I see both boys doing the same things. They start out with all good intentions. But as they are in the middle of finishing one job, they think of something else they should be doing, and they start that job. But they never finished the first job. So when they get halfway done with the second job, they go back to the first job, cause, oh yeah, they were working on that first. And then while they are almost finished with the first job, they think of a third job, and they start doing that. I have walked into the garage to find my husband standing there, stock still, with his hand hanging in the air over a tool. He is staring into space, with a blank look on his face. I know he is trying to remember which job it was he needed that tool for in the first place. I hope it is not the Alzheimer’s (we both have it in our families) cause I call getting it first.

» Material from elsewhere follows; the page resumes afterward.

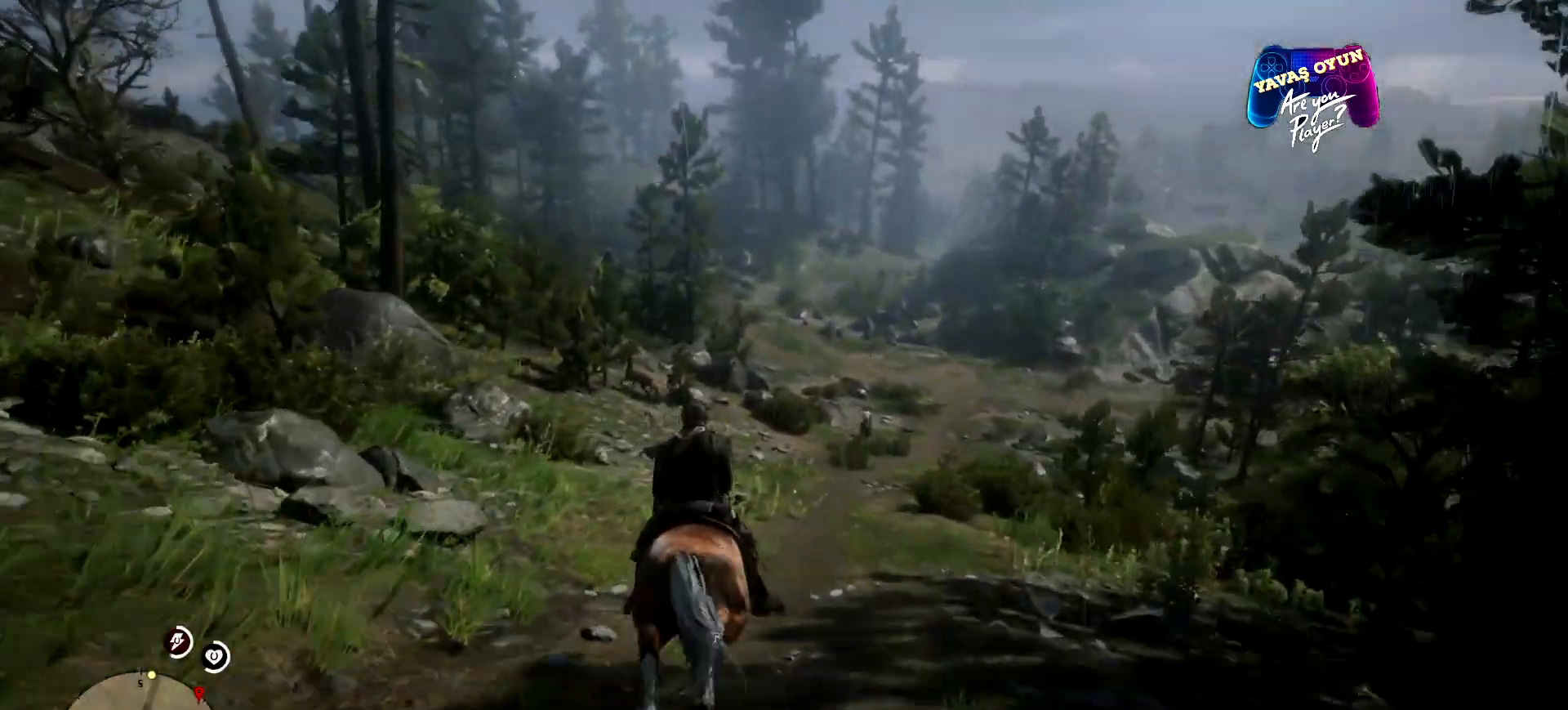
{"buttons": ["A"], "left_stick": "up", "right_stick": "center", "events": [[67, "A", "down"], [267, "A", "up"], [300, "A", "down"], [400, "A", "up"], [467, "A", "down"]]}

I know opposites attract, but come on. Some days I tell myself, for better or worse, for better or worse. After 18 years of marriage, I have adapted somewhat. We plan to get to something about 15 minutes early, then we can get there on time. The clock in his pickup is set 10 minutes fast (although the fact he knows this and adjusts somewhat defeats the fact). And I tell him we want to leave for a trip about an hour before we absolutely have to be hitting the bricks.

For now I will continue to do the grocery shopping by myself. It saves my sanity and my marriage. Maybe I will take him when the Alzheimer’s sets in. Who are you again and why are you holding my purse?

P.S. Rick says this is completely not true. Well, maybe some of it. But not all of it. Sure.